Enormous spending hinging on returns that could be a fantasy
Morgan Stanley projects Big Tech could spend about $3 trillion on AI infrastructure through 2028, with only half funded from operating cash flows. If demand slows or steadies below expectations, capacity could be overbuilt, leaving debt and lenders exposed. Luria points to the dot-com era, when debt-financed build-outs—like fiber networks—helped fuel a market collapse. The same dynamic could repeat if billions are sunk into data centers that aren’t ultimately needed.
Circular deals raise even more concern
Some investments appear circular. Nvidia announced a roughly $100 billion deal to finance OpenAI’s data centers; OpenAI would then use Nvidia chips in those facilities. Critics say such arrangements can inflate apparent demand—vendors effectively funding customers to buy their products—echoing practices seen at smaller scales and during past bubbles.
Smaller players are also entwined. CoreWeave, once a crypto-mining startup, pivoted to AI-focused data centers and now rents capacity to major AI firms. OpenAI struck deals that exchanged use of CoreWeave capacity for equity, which OpenAI could then use to pay for services. Nvidia owns part of CoreWeave and guaranteed to absorb unused capacity through 2032—another form of backstop that can mask real market demand. Acemoglu warns these structures could form a fragile “house of cards.”
Some high-profile investors see a pop coming
Signs of market nervousness are appearing. Peter Thiel reportedly sold an entire Nvidia stake; SoftBank trimmed a large holding. Michael Burry—famous for betting against the housing bubble in 2008—has publicly bet against Nvidia, accusing the industry of accounting tricks and circular financing that mask true end demand. Burry argues many customers are effectively funded by their suppliers.

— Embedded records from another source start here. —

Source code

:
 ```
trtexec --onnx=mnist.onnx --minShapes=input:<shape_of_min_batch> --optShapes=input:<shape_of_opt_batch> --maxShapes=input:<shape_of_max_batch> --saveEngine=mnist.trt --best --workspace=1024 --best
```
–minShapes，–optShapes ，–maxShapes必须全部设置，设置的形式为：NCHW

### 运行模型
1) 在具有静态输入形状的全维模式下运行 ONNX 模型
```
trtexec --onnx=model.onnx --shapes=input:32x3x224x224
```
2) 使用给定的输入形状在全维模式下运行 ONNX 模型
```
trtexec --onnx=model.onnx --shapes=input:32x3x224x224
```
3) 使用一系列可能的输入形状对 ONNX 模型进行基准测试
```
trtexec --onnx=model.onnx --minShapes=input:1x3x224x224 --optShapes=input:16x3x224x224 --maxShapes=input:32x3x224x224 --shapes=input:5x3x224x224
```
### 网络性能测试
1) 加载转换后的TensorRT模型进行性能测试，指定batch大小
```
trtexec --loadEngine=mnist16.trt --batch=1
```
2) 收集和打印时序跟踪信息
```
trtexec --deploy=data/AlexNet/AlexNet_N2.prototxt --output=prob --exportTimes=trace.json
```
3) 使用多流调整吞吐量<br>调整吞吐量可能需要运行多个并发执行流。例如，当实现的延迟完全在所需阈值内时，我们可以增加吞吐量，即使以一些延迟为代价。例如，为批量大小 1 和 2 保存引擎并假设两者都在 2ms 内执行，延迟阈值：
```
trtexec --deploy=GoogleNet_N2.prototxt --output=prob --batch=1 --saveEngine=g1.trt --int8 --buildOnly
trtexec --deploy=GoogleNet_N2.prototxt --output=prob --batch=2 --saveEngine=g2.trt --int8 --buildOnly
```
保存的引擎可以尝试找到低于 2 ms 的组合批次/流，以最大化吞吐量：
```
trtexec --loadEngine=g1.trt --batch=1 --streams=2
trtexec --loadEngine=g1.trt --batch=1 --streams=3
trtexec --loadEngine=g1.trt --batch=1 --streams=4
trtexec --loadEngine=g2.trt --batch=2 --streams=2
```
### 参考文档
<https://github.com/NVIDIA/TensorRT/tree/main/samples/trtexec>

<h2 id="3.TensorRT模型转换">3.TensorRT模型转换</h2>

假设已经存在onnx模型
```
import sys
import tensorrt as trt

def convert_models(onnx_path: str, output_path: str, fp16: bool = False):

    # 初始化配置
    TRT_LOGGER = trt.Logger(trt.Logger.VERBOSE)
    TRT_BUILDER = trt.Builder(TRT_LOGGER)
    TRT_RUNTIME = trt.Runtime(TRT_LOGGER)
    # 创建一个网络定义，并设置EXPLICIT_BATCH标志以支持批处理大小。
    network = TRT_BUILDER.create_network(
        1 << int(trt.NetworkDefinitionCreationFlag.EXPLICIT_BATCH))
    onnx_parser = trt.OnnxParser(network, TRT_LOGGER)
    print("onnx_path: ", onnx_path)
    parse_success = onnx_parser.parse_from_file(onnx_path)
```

Even some industry leaders admit excessive enthusiasm. OpenAI’s Sam Altman told reporters investors as a whole are “overexcited about AI,” while still calling AI “the most important thing to happen in a very long time.” Google CEO Sundar Pichai acknowledged “elements of irrationality” in the market and noted no company would be immune if a bubble burst.
Bottom line
The debate over whether an AI bubble exists pits those who stand to gain from continued, rapid spending against those who see speculative financing, rising debt, off-balance-sheet structures, circular deals and uncertain near-term demand. The scale of planned infrastructure investment and the financial engineering supporting it raise questions about what happens if growth doesn’t match expectations—questions that echo the warnings of prior tech bubbles.